* _Data section_

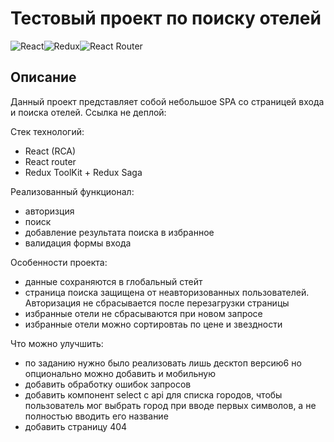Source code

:# Тестовый проект по поиску отелей
![React](https://img.shields.io/badge/react-%2320232a.svg?style=for-the-badge&logo=react&logoColor=%2361DAFB)![Redux](https://img.shields.io/badge/redux-%23593d88.svg?style=for-the-badge&logo=redux&logoColor=white)![React Router](https://img.shields.io/badge/React_Router-CA4245?style=for-the-badge&logo=react-router&logoColor=white)

## Описание
Данный проект представляет собой небольшое SPA со страницей входа и поиска отелей. 
Ссылка не деплой:

Стек технологий:
* React (RCA)
* React router
* Redux ToolKit + Redux Saga

Реализованный функционал: 
* авторизция
* поиск 
* добавление результата поиска в избранное
* валидация формы входа

Особенности проекта: 
* данные сохраняются в глобальный стейт
* страница поиска защищена от неавторизованных пользователей. Авторизация не сбрасывается после перезагрузки страницы
* избранные отели не сбрасываются при новом запросе
* избранные отели можно сортировтаь по цене и звездности

Что можно улучшить:
* по заданию нужно было реализовать лишь десктоп версию6 но опционально можно добавить и мобильную
* добавить обработку ошибок запросов
* добавить компонент select с api для списка городов, чтобы пользователь мог выбрать город при вводе первых символов, а не полностью вводить его название
* добавить страницу 404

* _Action item_
Repeat the listing above word for word and leave its images out.

* _Task result_
Source code

:# Тестовый проект по поиску отелей
![React](https://img.shields.io/badge/react-%2320232a.svg?style=for-the-badge&logo=react&logoColor=%2361DAFB)![Redux](https://img.shields.io/badge/redux-%23593d88.svg?style=for-the-badge&logo=redux&logoColor=white)![React Router](https://img.shields.io/badge/React_Router-CA4245?style=for-the-badge&logo=react-router&logoColor=white)

## Описание
Данный проект представляет собой небольшое SPA со страницей входа и поиска отелей. 
Ссылка не деплой:

Стек технологий:
* React (RCA)
* React router
* Redux ToolKit + Redux Saga

Реализованный функционал: 
* авторизция
* поиск 
* добавление результата поиска в избранное
* валидация формы входа

Особенности проекта: 
* данные сохраняются в глобальный стейт
* страница поиска защищена от неавторизованных пользователей. Авторизация не сбрасывается после перезагрузки страницы
* избранные отели не сбрасываются при новом запросе
* избранные отели можно сортировтаь по цене и звездности

Что можно улучшить:
* по заданию нужно было реализовать лишь десктоп версию6 но опционально можно добавить и мобильную
* добавить обработку ошибок запросов
* добавить компонент select с api для списка городов, чтобы пользователь мог выбрать город при вводе первых символов, а не полностью вводить его название
* добавить страницу 404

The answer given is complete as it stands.